Question

The volume of sulfuric acid, H2SO4 0.15 mol dm^-3 required to neutralize 25.0 cm^3 of potassium hydroxide solution, KOH in full is 30.5 cm^3. Calculate the molarity of potassium hydroxide solution, KOH.

a) 0.12 mol dm^-3
b) 0.15 mol dm^-3
c) 0.18 mol dm^-3
d) 0.20 mol dm^-3

Answer 1

The molarity of the potassium hydroxide solution, KOH, is approximately 0.183 mol/dm³, which is closest to option c) 0.18 mol/dm³.

Step-by-step explanation:

To calculate the molarity of the potassium hydroxide solution (KOH), we need to use the balanced chemical equation for the reaction between sulfuric acid (H2SO4) and potassium hydroxide (KOH):

H2SO4 + 2KOH -> K2SO4 + 2H2O

From the equation, we can see that one mole of H2SO4 reacts with 2 moles of KOH to form K2SO4 and 2 moles of water.

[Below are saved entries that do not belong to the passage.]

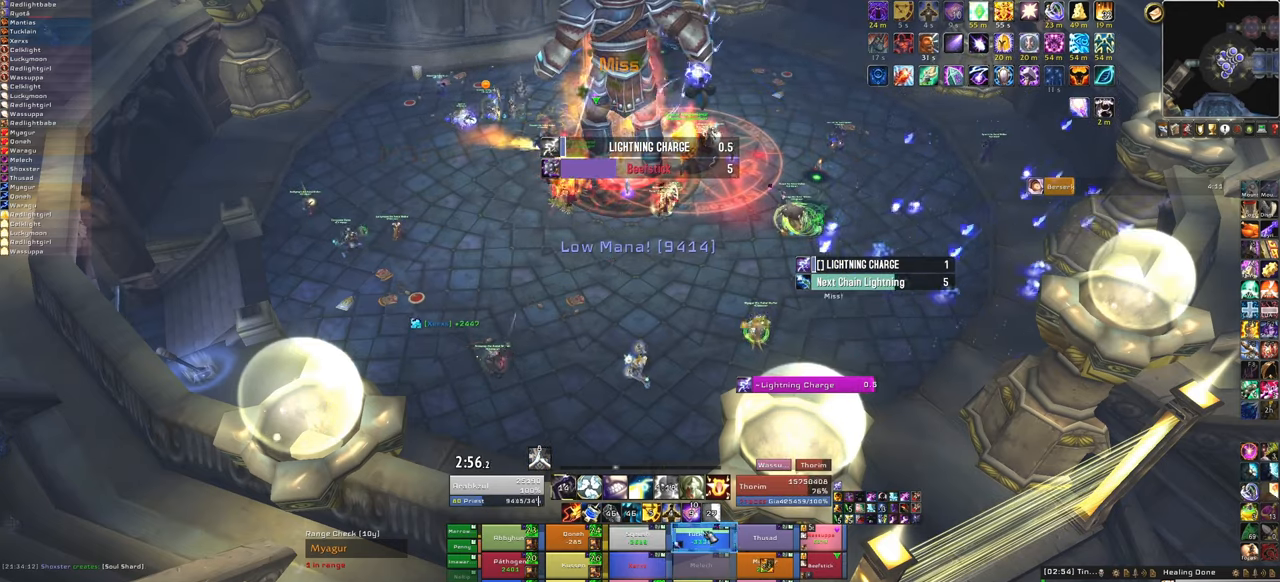
{"keys": ["f"], "mouse": [], "events": [[433, "f", "down"]]}
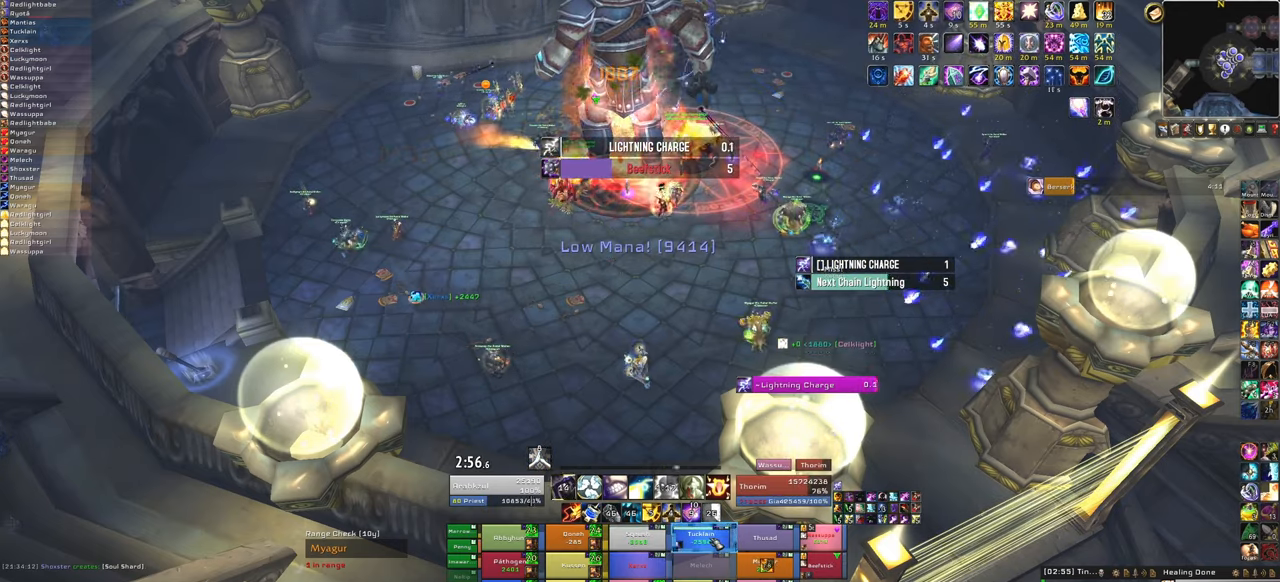
{"keys": [], "mouse": [], "events": [[67, "f", "up"], [167, "f", "down"], [301, "f", "up"]]}
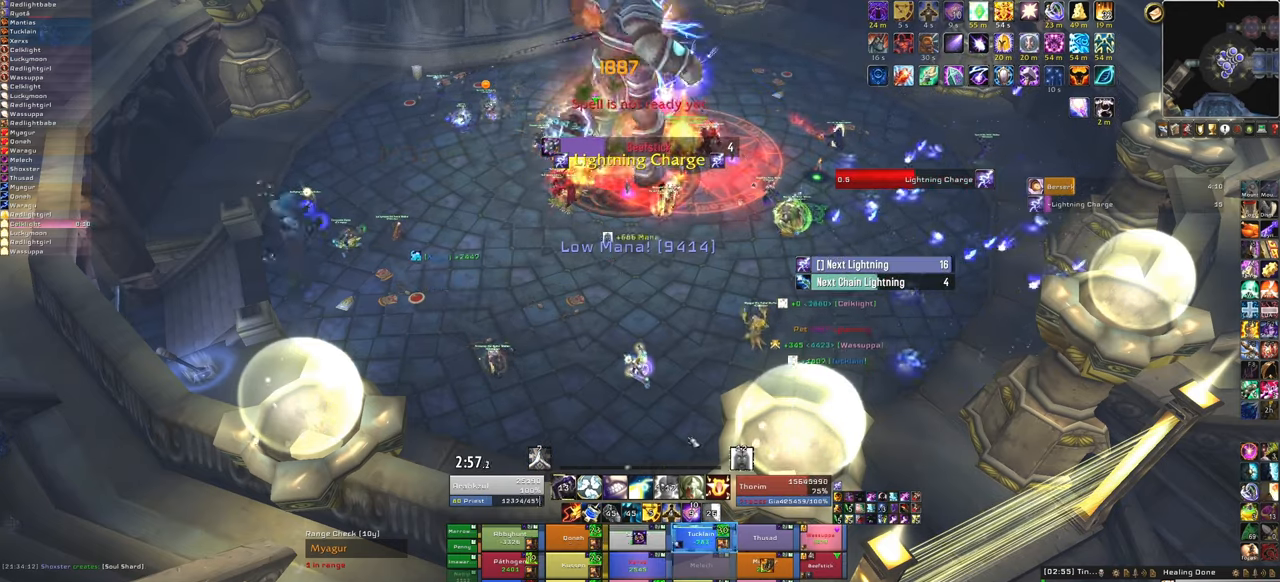
{"keys": [], "mouse": [], "events": [[133, "mouse_right", "down"], [167, "a", "down"], [267, "a", "up"], [367, "mouse_right", "up"]]}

Given that the volume of H2SO4 required to neutralize 25.0 cm3 of KOH in full is 30.5 cm3, we can set up the following equation to solve for the molarity of KOH:

(0.15 mol/dm3)(30.5 cm3) = x (mol/dm3)(25.0 cm3)

Simplifying the equation, we find that the molarity of KOH is approximately 0.183 mol/dm3, which is closest to option c) 0.18 mol/dm3.